▸ INSTRUCTIONS TO FOLLOW
Would you please repeat the lines in the listing below from the one containing "90 304 610.9" through the final one, exactly as they appear?

-------------------------

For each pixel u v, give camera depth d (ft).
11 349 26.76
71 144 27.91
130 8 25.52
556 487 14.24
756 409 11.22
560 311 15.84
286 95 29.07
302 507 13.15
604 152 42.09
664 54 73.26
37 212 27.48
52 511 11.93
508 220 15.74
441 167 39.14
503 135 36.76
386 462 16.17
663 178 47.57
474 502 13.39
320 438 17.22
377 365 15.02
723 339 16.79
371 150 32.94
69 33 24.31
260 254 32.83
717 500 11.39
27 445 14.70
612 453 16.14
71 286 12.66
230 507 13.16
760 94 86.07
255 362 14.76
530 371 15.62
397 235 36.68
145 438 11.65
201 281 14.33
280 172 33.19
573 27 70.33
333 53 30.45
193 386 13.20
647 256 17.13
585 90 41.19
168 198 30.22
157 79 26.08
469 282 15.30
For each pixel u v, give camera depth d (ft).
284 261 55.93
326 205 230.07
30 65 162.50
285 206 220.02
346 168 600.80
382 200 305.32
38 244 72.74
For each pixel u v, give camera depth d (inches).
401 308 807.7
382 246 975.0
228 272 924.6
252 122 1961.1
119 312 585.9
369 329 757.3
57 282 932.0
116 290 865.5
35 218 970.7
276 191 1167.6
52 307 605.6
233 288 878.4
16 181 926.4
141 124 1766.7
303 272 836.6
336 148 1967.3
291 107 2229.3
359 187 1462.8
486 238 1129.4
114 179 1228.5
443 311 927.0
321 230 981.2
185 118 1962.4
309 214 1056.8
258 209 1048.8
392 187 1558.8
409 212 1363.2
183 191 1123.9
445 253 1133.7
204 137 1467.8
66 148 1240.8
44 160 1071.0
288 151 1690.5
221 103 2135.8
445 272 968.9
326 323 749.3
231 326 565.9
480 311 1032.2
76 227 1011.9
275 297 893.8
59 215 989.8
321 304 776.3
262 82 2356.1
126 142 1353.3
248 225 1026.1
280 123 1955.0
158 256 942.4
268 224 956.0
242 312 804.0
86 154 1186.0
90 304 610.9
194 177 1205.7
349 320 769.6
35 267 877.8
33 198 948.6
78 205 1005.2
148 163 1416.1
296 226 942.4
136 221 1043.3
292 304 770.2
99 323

-------------------------

▸ ANSWER FOR THIS EXERCISE
90 304 610.9
194 177 1205.7
349 320 769.6
35 267 877.8
33 198 948.6
78 205 1005.2
148 163 1416.1
296 226 942.4
136 221 1043.3
292 304 770.2
99 323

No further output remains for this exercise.